I feel I have overcome a lot of my challenges by showing people I could do what they thought I was never capable of doing – I proved them wrong. Adults thought I was dumb, but it turns out I was smarter than they thought. I graduated from High School in 2016 and graduated from Confederation College in Kenora, Ontario (my hometown) in 2019. I studied Early Childhood Education and I am now a Full Time Preschool Teacher. I teach children ages 2.5 years to 4 years in age. I teach children about colors, numbers, patterns, ABC’s, nursery rhymes, songs, and much more. I love every minute.
I have recently found that I love to travel. In September 2019 I traveled to multiple places in Australia for a month and absolutely loved every minute! My next trip is coming up in October 2020 and will be travelling with my good friend Paige to different parts of Egypt. I cannot wait, I’m so excited!

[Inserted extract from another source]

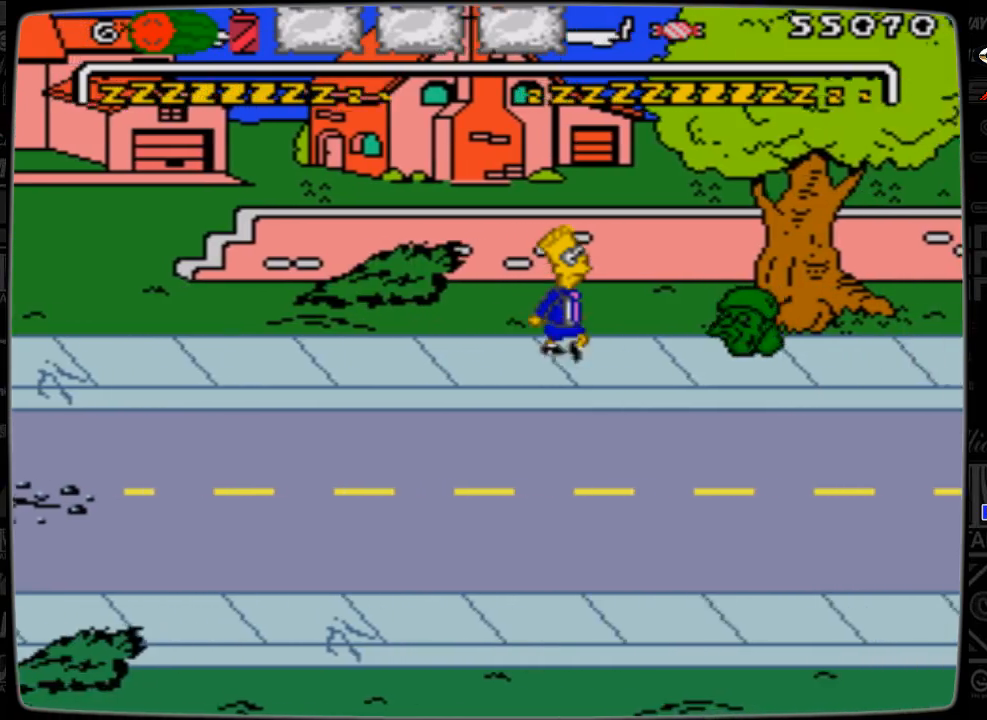
{"buttons": ["A", "DPAD_RIGHT"], "events": [[233, "A", "down"]]}
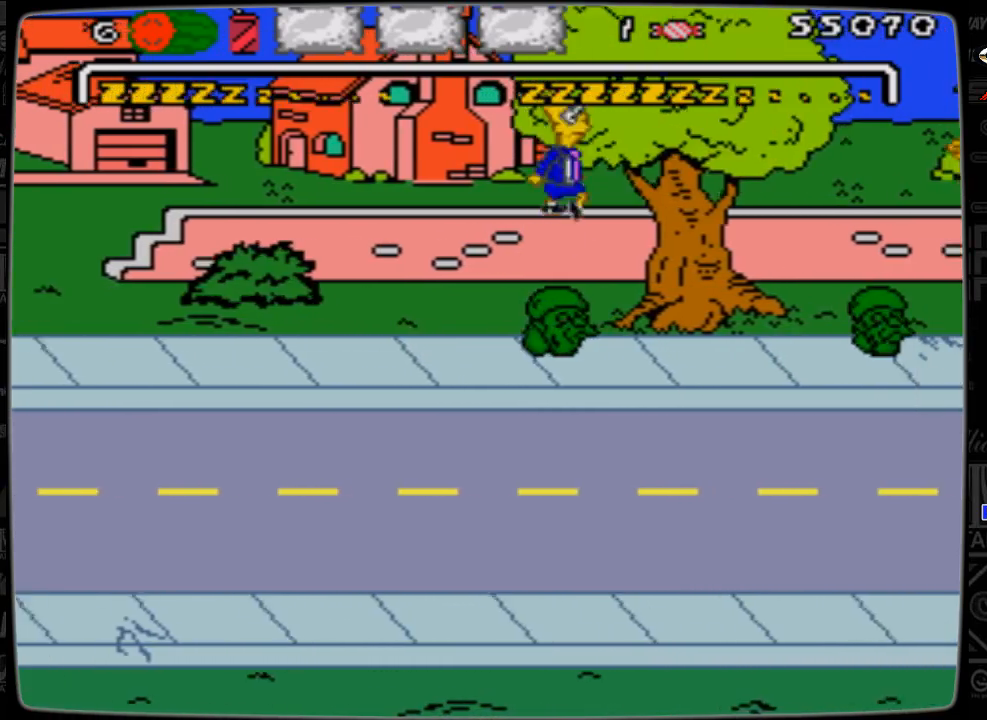
{"buttons": ["DPAD_RIGHT"], "events": [[133, "A", "up"]]}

Over the years I have gotten better at telling my friends and co-workers about my genetic disease. They do not understand fully what Homocystinuria is, but they do understand that I cannot have a lot of foods that they normally eat. They are great in accommodating my needs when it comes to outings and asking what I am able to have.
If I ever get the chance to tell another HCU patient or parents of a child newly diagnosed, I would tell them, “things will get worse before they get better, but not to worry as there’s always a light at the end of every tunnel”. I would tell them to never give up on yourself or your child and to always believe you or they are capable of doing anything, and to not look at Homocystinuria as a disability but as a gift of love for the person they or their child is now and will become in the future.